Another strange example:
add : 0 0 0 0 1 1
lsl : 0 0 0 0 1 1
It turns out, that the LSL (Logical Shift Left) is composed of an 'ADD Rx, Rx' instruction. Which is a bit of
a disappointment since shifting is considered more efficient than adding. So take care with building the
opcodes for the LSL instruction since it needs two times the same (but scrambled) 5 bit addressfield.
adc : 0 0 0 1 1 1
rol : 0 0 0 1 1 1
Yet another trick. ROL shifts left the involved number and then copies the Carry flag into the LSB. Which, if
you think of it carefully, is identical to
ADC Rx, Rx
Of course with the same addressing trick. Neat.
and : 0 0 1 0 0 0
tst : 0 0 1 0 0 0
Anding a register with itself is identical to performing a TST. Yet another trick of the Atmel engineers. Just
to spoil us. I wonder how many more monkeys they have up their sleeves.
Two more examples: 'OR Immediate' versus 'Set Bits in Register' and 'AND Immediate' versus 'Clear Bits in Register':
ori : 0 1 1 0
sbr : 0 1 1 0
andi : 0 1 1 1
cbr : 0 1 1 1
The seasoned programmers among us will get another 'Aha!' experience. Of course an ORI is the same as an SBR
since you use the OR instruction (or logical gate) to force bits to a '1' position. And when you want to clear
bits, you AND them with a complemented '1' (aka a '0'). Hence the relation between ANDI and CBR.
Here's a more peculiar one:
bset : 1 0 0 1 0 1 0 0 0 1 0 0 0
sec : 1 0 0 1 0 1 0 0 0 0 0 0 1 0 0 0
The bset (Bit SET in status register) instruction can set bits in the flags register. It has a three bit hole
in the third nibble from the left. The 8 bits of the flags register are addressed as follows:
I 1 1 1
T 1 1 0
H 1 0 1
S 1 0 0
V 0 1 1
N 0 1 0
Z 0 0 1
C 0 0 0
so if we insert the code for the Carry flag in the Bset mnemonic we get the opcode for the 'sec' (SEt Carry
flag) instruction.
Here's more of the same. You can figure out how it's done:
bclr : 1 0 0 1 0 1 0 0 1 1 0 0 0
clc : 1 0 0 1 0 1 0 0 1 0 0 0 1 0 0 0
clz : 1 0 0 1 0 1 0 0 1 0 0 1 1 0 0 0
cln : 1 0 0 1 0 1 0 0 1 0 1 0 1 0 0 0
clv : 1 0 0 1 0 1 0 0 1 0 1 1 1 0 0 0
cls : 1 0 0 1 0 1 0 0 1 1 0 0 1 0 0 0
clh : 1 0 0 1 0 1 0 0 1 1 0 1 1 0 0 0
clt : 1 0 0 1 0 1 0 0 1 1 1 0 1 0 0 0
cli : 1 0 0 1 0 1 0 0 1 1 1 1 1 0 0 0
Something similar with the 'brbs' instruction (BRanch if Bit in flags register is Set).
brbs : 1 1 1 1 0 0
brcs : 1 1 1 1 0 0 0 0 0
brlo : 1 1 1 1 0 0 0 0 0
breq : 1 1 1 1 0 0 0 0 1
brmi : 1 1 1 1 0 0 0 1 0
brvs : 1 1 1 1 0 0 0 1 1
brlt : 1 1 1 1 0 0 1 0 0
brhs : 1 1 1 1 0 0 1 0 1
brts : 1 1 1 1 0 0 1 1 0
brie : 1 1 1 1 0 0 1 1 1
As you can see, BRCS (BRanch on Carryflag Set) is identical to BRLO (BRanch on LOwer). Which is logical since
'A lower than B' will always lead to a set carry flag after the operation 'A - B'.
The next one is almost identical to the BRBS case.

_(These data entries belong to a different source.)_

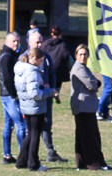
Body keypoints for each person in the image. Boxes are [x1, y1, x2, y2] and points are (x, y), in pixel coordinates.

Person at [69, 43, 111, 171]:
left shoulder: (83, 67)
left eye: (85, 54)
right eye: (80, 54)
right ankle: (93, 164)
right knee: (90, 137)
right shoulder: (79, 68)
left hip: (85, 107)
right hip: (83, 107)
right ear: (76, 55)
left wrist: (95, 82)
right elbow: (93, 84)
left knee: (83, 136)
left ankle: (81, 163)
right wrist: (96, 82)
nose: (83, 56)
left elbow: (93, 83)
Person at [27, 30, 66, 163]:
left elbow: (52, 74)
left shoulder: (46, 57)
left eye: (40, 42)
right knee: (31, 129)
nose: (39, 44)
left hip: (46, 98)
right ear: (29, 42)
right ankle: (29, 155)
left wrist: (52, 90)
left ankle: (51, 152)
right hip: (32, 100)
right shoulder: (24, 58)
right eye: (36, 42)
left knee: (47, 125)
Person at [13, 48, 55, 172]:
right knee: (35, 134)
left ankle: (21, 161)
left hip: (25, 105)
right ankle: (33, 163)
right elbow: (34, 93)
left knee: (30, 133)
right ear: (34, 59)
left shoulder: (21, 68)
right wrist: (49, 91)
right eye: (41, 61)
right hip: (35, 107)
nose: (41, 63)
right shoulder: (32, 72)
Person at [0, 32, 26, 165]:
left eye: (18, 41)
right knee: (21, 124)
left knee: (8, 125)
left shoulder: (10, 55)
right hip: (9, 96)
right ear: (7, 42)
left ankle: (7, 155)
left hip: (6, 95)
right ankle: (23, 155)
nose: (16, 43)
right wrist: (14, 94)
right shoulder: (7, 57)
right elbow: (7, 78)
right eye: (14, 41)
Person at [41, 26, 71, 101]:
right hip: (58, 71)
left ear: (52, 34)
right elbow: (66, 56)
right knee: (57, 83)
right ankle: (56, 93)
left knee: (48, 85)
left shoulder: (45, 43)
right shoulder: (63, 44)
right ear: (60, 34)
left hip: (47, 69)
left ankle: (50, 94)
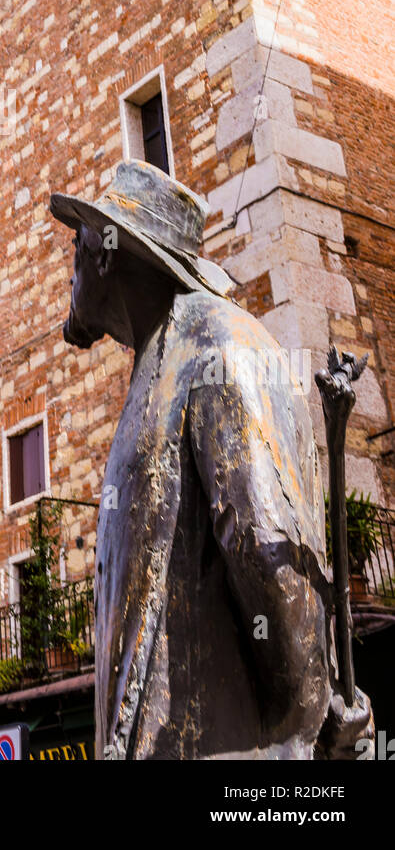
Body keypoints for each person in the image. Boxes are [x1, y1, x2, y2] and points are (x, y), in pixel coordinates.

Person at [51, 160, 372, 760]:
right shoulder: (160, 361)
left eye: (77, 243)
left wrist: (300, 733)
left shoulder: (222, 344)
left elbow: (264, 546)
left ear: (104, 254)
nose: (68, 268)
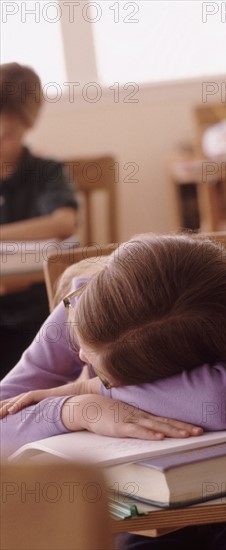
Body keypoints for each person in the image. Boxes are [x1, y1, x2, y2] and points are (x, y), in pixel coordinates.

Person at [0, 234, 226, 549]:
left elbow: (221, 404)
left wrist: (91, 387)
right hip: (139, 504)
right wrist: (76, 409)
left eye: (111, 376)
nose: (79, 354)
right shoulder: (83, 307)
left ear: (171, 365)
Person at [0, 63, 78, 377]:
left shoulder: (45, 171)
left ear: (27, 126)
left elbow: (62, 223)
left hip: (35, 309)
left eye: (6, 135)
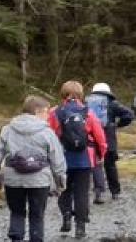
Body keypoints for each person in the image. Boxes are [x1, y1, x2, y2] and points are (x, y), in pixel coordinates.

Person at [0, 95, 67, 242]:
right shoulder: (47, 132)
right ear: (37, 111)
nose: (48, 116)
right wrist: (60, 183)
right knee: (37, 215)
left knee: (17, 212)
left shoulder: (8, 129)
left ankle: (16, 238)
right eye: (46, 112)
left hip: (13, 179)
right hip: (40, 180)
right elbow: (57, 160)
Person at [45, 81, 106, 238]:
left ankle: (66, 216)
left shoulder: (54, 113)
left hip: (61, 159)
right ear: (81, 94)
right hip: (84, 160)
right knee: (82, 193)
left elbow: (48, 137)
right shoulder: (88, 113)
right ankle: (80, 227)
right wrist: (101, 155)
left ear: (62, 94)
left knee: (64, 190)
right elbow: (100, 137)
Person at [82, 83, 133, 204]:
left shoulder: (86, 102)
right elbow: (129, 115)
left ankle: (98, 193)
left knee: (94, 166)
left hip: (90, 139)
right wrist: (117, 125)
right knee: (110, 166)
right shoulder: (111, 103)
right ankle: (115, 192)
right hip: (108, 137)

BRBC is short for 'BRanch if Bit in flagsregister is Cleared':
brbc : 1 1 1 1 0 1
brcc : 1 1 1 1 0 1 0 0 0
brsh : 1 1 1 1 0 1 0 0 0
Here we have the brcc (BRanch on Carryflag Cleared) versus the brsh (BRanch if Same or Higher).
Another example:
ldd Rd, Z + q : 1 0 d 0 d d 0 0 d d d
ld Rd, Z : 1 0 0 0 0 0 0 0 0 0 0
I entered the encoding of the displacement 'q' with the letters 'd' in the ldd instruction. It is totally
obvious that the ld instruction is just a special case of the ldd.

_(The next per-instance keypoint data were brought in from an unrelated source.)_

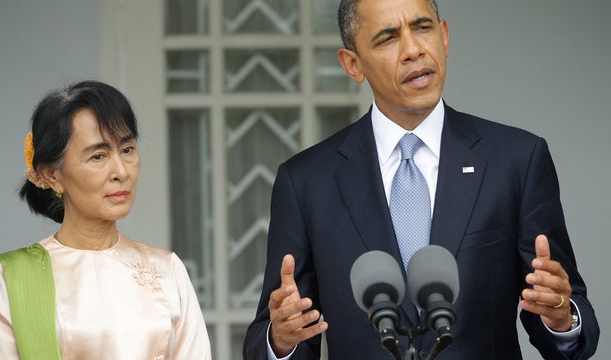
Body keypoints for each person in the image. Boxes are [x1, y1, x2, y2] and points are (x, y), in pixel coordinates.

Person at [243, 0, 600, 359]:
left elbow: (570, 327)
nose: (414, 50)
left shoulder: (516, 160)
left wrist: (561, 318)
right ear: (353, 64)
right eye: (387, 38)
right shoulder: (306, 182)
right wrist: (282, 340)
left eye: (423, 28)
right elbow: (271, 336)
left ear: (444, 36)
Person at [0, 80, 212, 359]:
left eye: (127, 150)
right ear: (52, 175)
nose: (120, 171)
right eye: (98, 156)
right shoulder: (15, 276)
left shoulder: (167, 271)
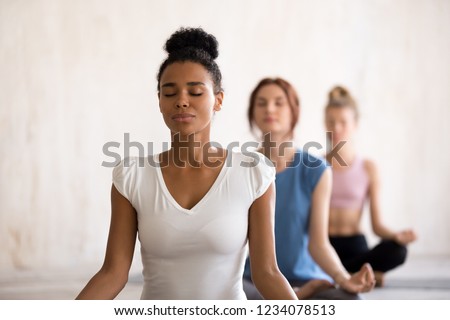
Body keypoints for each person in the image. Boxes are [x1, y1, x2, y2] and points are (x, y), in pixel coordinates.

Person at [76, 28, 298, 300]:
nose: (181, 101)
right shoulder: (132, 177)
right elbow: (113, 273)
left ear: (218, 100)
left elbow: (267, 274)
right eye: (169, 93)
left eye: (195, 92)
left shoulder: (254, 173)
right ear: (159, 101)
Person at [242, 78, 376, 300]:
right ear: (252, 112)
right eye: (262, 103)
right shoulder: (241, 167)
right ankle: (293, 297)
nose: (269, 109)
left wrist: (343, 278)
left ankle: (295, 295)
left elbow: (319, 243)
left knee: (351, 302)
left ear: (294, 111)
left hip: (307, 277)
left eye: (279, 102)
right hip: (255, 280)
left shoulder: (317, 170)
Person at [324, 85, 417, 287]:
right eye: (331, 122)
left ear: (355, 124)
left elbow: (377, 225)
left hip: (355, 245)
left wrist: (396, 236)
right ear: (324, 123)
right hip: (324, 245)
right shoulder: (316, 165)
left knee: (397, 250)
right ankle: (356, 274)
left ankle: (342, 274)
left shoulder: (368, 168)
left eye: (343, 122)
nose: (336, 128)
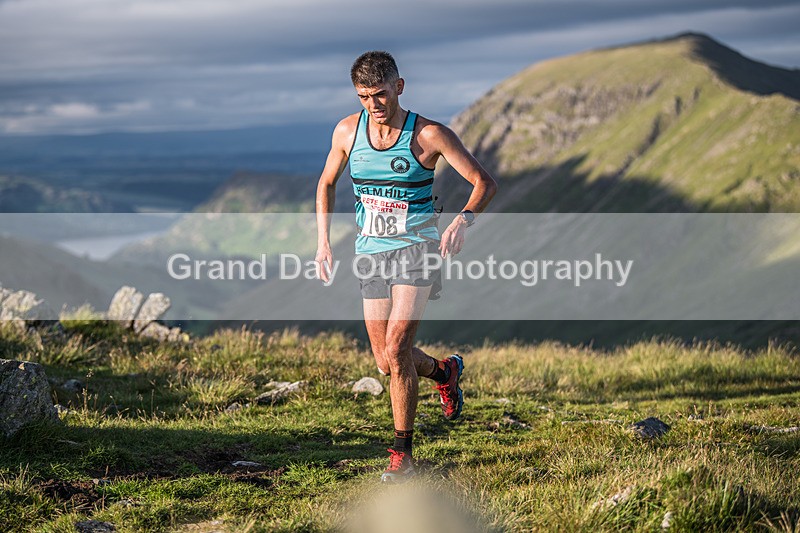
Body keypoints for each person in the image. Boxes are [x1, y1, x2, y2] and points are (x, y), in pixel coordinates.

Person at [315, 51, 496, 483]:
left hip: (417, 249)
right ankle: (445, 372)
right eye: (364, 96)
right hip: (370, 251)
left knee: (397, 350)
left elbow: (484, 183)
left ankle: (403, 455)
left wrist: (462, 221)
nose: (373, 104)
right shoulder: (347, 130)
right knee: (383, 361)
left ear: (399, 86)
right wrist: (322, 241)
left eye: (380, 93)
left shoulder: (430, 135)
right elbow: (326, 182)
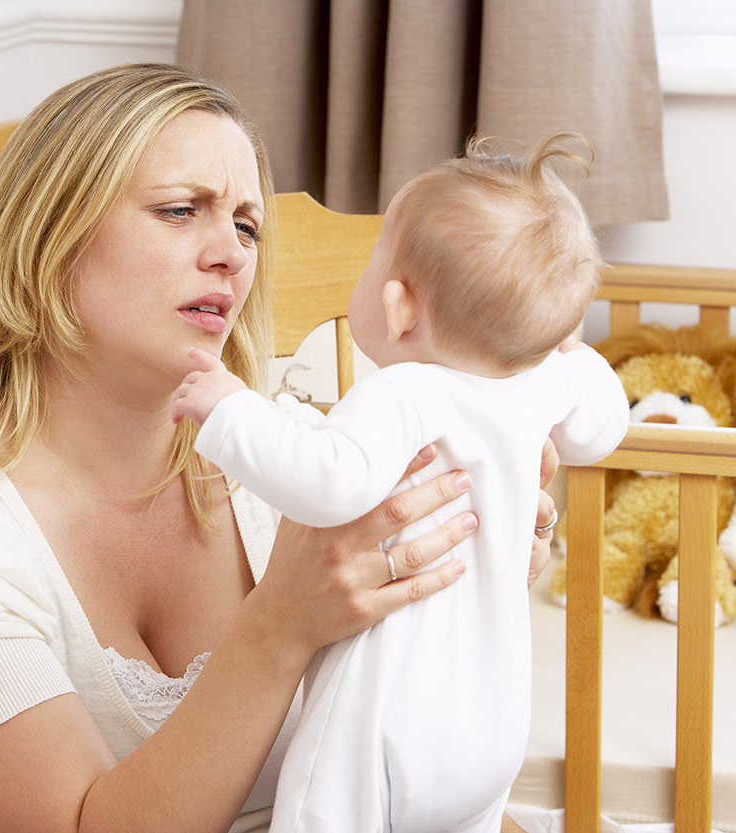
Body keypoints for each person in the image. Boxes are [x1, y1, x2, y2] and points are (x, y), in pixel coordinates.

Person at [0, 63, 559, 833]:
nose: (232, 256)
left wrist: (470, 567)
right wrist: (280, 623)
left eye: (246, 225)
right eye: (180, 210)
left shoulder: (292, 461)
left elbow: (405, 733)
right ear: (47, 236)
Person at [170, 134, 629, 832]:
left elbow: (329, 482)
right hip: (492, 725)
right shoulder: (544, 382)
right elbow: (601, 428)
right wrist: (570, 350)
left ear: (398, 306)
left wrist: (230, 409)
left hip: (390, 724)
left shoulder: (405, 393)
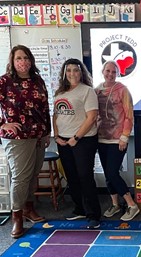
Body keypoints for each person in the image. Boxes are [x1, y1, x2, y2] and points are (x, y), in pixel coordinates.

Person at [0, 45, 50, 238]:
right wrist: (2, 125)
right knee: (20, 178)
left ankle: (29, 208)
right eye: (19, 58)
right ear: (12, 61)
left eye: (26, 58)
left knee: (33, 174)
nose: (23, 62)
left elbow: (45, 108)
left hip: (38, 135)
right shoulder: (5, 82)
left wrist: (47, 132)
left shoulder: (38, 81)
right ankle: (17, 216)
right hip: (17, 139)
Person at [53, 58, 101, 229]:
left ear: (82, 73)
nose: (72, 73)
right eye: (69, 70)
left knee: (84, 176)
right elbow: (56, 115)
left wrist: (76, 138)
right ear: (64, 73)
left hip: (83, 140)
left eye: (76, 70)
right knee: (71, 176)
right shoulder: (60, 92)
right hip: (63, 141)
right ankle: (79, 208)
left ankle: (93, 214)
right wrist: (57, 136)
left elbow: (92, 117)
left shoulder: (87, 91)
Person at [95, 60, 140, 221]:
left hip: (118, 140)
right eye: (108, 71)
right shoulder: (97, 90)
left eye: (114, 72)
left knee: (113, 173)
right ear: (102, 71)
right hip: (101, 138)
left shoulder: (123, 90)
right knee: (108, 174)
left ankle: (131, 204)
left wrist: (124, 136)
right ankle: (115, 204)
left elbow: (129, 115)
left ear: (118, 74)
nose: (110, 74)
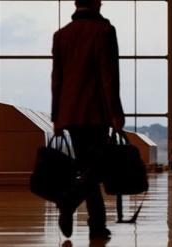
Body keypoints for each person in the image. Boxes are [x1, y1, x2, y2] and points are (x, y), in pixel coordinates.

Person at [51, 0, 124, 239]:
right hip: (96, 111)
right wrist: (116, 112)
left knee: (87, 165)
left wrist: (57, 116)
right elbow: (108, 76)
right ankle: (70, 201)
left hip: (70, 113)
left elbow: (57, 79)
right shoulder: (104, 32)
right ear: (96, 4)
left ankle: (97, 225)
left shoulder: (62, 35)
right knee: (96, 167)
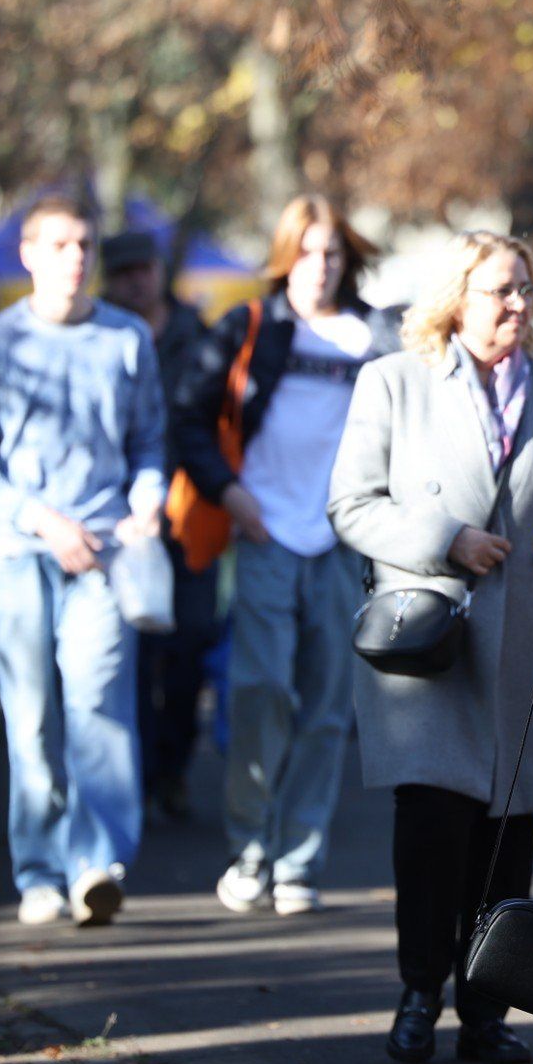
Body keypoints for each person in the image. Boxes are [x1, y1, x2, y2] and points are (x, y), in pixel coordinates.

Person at [329, 231, 533, 1064]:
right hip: (432, 644)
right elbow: (351, 504)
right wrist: (446, 538)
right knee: (431, 833)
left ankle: (486, 1011)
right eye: (500, 290)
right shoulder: (393, 381)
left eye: (526, 289)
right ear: (456, 298)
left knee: (507, 841)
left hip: (530, 646)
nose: (517, 304)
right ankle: (419, 995)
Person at [0, 194, 168, 928]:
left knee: (98, 706)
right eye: (60, 245)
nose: (76, 258)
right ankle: (39, 870)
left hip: (104, 556)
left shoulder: (126, 337)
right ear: (29, 254)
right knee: (32, 717)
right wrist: (40, 519)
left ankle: (95, 866)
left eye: (84, 245)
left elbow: (149, 441)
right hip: (20, 553)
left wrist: (146, 503)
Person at [174, 195, 395, 916]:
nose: (319, 266)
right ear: (284, 257)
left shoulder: (376, 336)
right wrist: (231, 494)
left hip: (341, 539)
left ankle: (299, 858)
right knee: (261, 692)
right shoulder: (248, 325)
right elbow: (189, 418)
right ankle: (250, 848)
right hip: (264, 533)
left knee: (328, 708)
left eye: (331, 253)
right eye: (306, 252)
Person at [99, 231, 215, 821]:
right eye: (123, 272)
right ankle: (143, 777)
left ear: (159, 271)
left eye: (143, 269)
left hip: (193, 518)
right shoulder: (100, 334)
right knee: (136, 658)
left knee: (191, 646)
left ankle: (173, 770)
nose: (135, 281)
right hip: (125, 524)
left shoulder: (198, 332)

And one last one, that slipped my inspection in the first place:
ldi : 1 1 1 0
ser : 1 1 1 0 1 1 1 1 1 1 1 1
ldi is short for LoaD Immediate and ser is SEt all bits in Register. So, ser loads the value FF into the
register. See something funny here? The ser is a special case of the ldi instruction. Ser is ldi with the FF
built-in...
Conclusions
There are quite some doubled instructions in the AVR instruction set. It can be nice to have two ways of writing for the same opcode, but it may also be confusing, since without a breakdown of the instructionset it is not very logical to assume that two (sometimes rather) diverse mnemonics do exactly the same.